What is the effect of changing the input torque of an alternator with excitation kept constant? and what is the effect of changing its excitation with a constant torque?
excitation * speed * k = voltage
excitation * current * k = torque
where k is some constant (the same in each equation) dependent on the geometry of the alternator
It's not clear how you intend to 'increase torque' without specifying the characteristics of the load. To cut you some slack, let's assume the load is something for which we can easily see what will happen, something like a rectifier charging batteries with a substantially constant terminal voltage, accepting whatever charge current you throw at them. For a torque-limited driver, they will control the speed of the alternator by increasing the loading rapidly as the alternator voltage exceeds the battery voltage. In this case, increasing the torque will increase the charge current linearly with the torque, while the terminal voltage and alternator speed will change little. Other loads will behave differently.

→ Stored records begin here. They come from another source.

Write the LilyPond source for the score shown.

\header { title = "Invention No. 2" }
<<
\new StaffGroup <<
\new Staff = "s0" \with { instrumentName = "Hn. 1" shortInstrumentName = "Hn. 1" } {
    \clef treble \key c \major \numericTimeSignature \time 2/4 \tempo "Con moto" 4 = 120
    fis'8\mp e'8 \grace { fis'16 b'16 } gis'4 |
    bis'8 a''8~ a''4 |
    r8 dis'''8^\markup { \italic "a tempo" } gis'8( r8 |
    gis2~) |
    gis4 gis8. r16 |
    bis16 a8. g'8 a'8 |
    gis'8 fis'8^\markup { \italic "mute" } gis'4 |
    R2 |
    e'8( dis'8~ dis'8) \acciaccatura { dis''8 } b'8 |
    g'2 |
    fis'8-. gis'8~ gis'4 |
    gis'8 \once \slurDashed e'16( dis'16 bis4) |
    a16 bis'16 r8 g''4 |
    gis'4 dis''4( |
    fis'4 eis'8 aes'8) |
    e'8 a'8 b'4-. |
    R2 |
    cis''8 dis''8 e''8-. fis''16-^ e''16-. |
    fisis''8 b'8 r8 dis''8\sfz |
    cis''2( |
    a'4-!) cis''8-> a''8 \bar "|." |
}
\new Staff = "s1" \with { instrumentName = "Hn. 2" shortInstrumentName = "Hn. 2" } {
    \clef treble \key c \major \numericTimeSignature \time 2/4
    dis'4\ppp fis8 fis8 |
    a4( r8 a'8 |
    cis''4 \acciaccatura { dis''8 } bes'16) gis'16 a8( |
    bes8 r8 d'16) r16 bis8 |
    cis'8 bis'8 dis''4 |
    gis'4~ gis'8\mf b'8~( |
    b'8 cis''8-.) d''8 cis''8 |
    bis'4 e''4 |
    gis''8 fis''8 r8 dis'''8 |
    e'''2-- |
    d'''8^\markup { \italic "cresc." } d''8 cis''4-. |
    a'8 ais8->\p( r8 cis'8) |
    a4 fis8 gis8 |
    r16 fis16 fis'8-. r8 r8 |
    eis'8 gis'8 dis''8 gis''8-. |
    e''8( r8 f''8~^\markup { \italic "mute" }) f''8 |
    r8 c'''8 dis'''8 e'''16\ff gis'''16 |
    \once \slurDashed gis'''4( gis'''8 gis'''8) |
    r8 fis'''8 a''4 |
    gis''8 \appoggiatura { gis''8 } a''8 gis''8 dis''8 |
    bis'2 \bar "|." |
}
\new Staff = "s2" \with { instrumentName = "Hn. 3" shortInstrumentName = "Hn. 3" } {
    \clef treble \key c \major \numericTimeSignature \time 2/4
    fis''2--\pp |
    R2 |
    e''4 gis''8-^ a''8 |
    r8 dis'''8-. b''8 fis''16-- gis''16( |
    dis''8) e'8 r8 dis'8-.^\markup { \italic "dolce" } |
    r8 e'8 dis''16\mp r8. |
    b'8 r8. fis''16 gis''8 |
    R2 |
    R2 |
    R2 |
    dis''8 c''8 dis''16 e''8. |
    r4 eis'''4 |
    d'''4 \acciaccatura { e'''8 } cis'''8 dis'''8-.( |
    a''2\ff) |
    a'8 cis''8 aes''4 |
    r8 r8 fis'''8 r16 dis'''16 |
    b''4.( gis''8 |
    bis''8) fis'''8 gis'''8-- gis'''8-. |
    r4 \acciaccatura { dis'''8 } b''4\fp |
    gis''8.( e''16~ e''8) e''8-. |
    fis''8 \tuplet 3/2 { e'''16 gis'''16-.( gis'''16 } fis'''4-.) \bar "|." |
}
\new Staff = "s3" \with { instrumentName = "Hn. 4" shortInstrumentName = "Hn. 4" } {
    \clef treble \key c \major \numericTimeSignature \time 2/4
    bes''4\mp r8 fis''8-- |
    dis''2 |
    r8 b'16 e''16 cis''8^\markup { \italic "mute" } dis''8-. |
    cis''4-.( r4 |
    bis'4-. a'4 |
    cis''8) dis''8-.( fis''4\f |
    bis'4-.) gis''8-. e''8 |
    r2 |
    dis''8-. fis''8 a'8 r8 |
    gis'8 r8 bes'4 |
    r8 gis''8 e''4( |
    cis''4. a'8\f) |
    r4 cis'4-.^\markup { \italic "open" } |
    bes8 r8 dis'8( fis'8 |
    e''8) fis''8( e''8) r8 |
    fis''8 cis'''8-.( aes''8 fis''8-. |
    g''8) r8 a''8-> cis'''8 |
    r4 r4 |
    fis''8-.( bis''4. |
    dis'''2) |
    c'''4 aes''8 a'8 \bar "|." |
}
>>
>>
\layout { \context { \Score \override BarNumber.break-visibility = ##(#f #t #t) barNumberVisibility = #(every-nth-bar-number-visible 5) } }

Increasing the excitation is trickier to visualise, as the k constant rises. Other things being equal, increased excitation is like putting a gear-box on the shaft, reducing the speed and increasing the torque of the alternator. How the speed and load voltage reacts to that depends on the characteristics of the driver and the load.
If we multiply out to get power
mechanical power = speed * torque
electrical power = voltage * current
we can see that the excitation and the geometry constant have cancelled, and for no losses, input and output power are equal.